The central bank is purchasing $85 billion of Treasuries and mortgage bonds every month to put downward pressure on borrowing costs during the third round of its quantitative-easing stimulus program. It bought $1.5 billion in Treasuries today maturing from February 2036 to November 2042, from $2.8 billion submitted by dealers.

Benchmark Rate

The Fed has kept its benchmark interest-rate target at zero to 0.25 percent since 2008 to support the economy.

“While the Fed debate continues to be influenced by headlines from a variety of Fed speakers, the takeaway at this point is that we are in a largely data-dependent mode with more than a couple of months of inputs to come before it’s clear whether tapering will begin,” said Ian Lyngen, a government-bond strategist at CRT Capital Group LLC in Stamford, Connecticut.

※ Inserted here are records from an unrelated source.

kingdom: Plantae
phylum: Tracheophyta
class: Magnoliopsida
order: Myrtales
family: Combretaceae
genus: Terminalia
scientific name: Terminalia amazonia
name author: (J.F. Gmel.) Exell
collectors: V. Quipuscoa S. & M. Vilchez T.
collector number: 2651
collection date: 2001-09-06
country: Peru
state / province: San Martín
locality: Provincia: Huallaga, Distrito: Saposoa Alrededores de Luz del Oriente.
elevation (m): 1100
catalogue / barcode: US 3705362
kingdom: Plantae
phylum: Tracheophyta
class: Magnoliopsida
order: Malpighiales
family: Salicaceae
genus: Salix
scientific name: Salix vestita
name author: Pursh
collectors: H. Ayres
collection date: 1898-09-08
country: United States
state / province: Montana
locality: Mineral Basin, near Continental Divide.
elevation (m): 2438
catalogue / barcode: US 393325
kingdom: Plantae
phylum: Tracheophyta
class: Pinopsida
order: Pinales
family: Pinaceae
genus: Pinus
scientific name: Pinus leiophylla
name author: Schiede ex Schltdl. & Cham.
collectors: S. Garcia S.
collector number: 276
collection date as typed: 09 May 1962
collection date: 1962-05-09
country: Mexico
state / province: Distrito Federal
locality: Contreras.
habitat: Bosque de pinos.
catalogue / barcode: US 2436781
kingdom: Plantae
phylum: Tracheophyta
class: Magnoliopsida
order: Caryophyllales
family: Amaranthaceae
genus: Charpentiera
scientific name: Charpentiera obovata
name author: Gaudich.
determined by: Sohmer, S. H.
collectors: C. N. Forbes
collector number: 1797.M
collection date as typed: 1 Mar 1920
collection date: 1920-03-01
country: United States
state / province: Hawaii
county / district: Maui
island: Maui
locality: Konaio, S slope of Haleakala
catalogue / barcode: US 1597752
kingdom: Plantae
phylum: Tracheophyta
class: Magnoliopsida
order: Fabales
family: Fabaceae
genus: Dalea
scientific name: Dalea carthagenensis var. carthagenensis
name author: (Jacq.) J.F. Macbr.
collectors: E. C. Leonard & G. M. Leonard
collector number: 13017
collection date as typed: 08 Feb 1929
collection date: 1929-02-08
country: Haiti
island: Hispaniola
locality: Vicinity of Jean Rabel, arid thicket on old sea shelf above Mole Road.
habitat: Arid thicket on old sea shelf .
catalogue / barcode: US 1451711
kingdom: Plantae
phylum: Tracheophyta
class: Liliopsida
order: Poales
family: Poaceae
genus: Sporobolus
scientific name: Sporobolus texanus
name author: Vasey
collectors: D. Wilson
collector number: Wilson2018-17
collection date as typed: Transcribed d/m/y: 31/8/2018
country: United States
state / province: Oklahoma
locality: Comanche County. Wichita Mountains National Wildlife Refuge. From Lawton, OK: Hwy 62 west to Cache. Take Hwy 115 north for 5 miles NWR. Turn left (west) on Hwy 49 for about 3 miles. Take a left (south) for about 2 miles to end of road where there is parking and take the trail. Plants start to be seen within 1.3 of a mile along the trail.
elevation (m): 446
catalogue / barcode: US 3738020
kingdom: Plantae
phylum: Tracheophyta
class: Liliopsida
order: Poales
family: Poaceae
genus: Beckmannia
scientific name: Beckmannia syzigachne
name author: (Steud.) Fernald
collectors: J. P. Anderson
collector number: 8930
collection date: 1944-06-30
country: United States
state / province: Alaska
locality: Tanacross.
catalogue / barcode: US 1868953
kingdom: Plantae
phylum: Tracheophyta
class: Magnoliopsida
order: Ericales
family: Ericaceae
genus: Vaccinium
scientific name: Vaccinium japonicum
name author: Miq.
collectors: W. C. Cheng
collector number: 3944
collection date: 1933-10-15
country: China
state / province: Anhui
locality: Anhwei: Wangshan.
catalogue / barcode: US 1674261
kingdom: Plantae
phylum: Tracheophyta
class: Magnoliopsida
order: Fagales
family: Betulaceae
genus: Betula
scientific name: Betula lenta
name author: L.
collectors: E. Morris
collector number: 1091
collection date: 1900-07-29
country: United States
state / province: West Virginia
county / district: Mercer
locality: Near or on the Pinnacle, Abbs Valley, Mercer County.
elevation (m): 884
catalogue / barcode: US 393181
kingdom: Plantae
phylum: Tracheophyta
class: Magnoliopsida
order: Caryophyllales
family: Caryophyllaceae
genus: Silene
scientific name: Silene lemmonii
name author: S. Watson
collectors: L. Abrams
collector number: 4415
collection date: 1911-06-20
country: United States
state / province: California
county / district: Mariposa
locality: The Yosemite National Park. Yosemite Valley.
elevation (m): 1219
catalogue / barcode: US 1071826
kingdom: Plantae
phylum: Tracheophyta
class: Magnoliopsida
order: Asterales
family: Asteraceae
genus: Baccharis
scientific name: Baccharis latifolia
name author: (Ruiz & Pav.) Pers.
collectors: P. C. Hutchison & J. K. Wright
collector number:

Labor Department data next week will show employers added 165,000 workers in June, after payrolls swelled by 175,000 in May, and the unemployment rate fell to 7.5 percent, from 7.6 percent, according to Bloomberg surveys of economists before the figures are released on July 5.

“Our forecasts for U.S. payrolls to rise by 165,000 and for a tenth to be shaved off the unemployment rate are unlikely to shake-up expectations of the taper track,” Bank of America Merrill Lynch strategists including Michelle Meyer in New York wrote in an e-mailed report today. “This should allow U.S. rates volatility to calm somewhat.”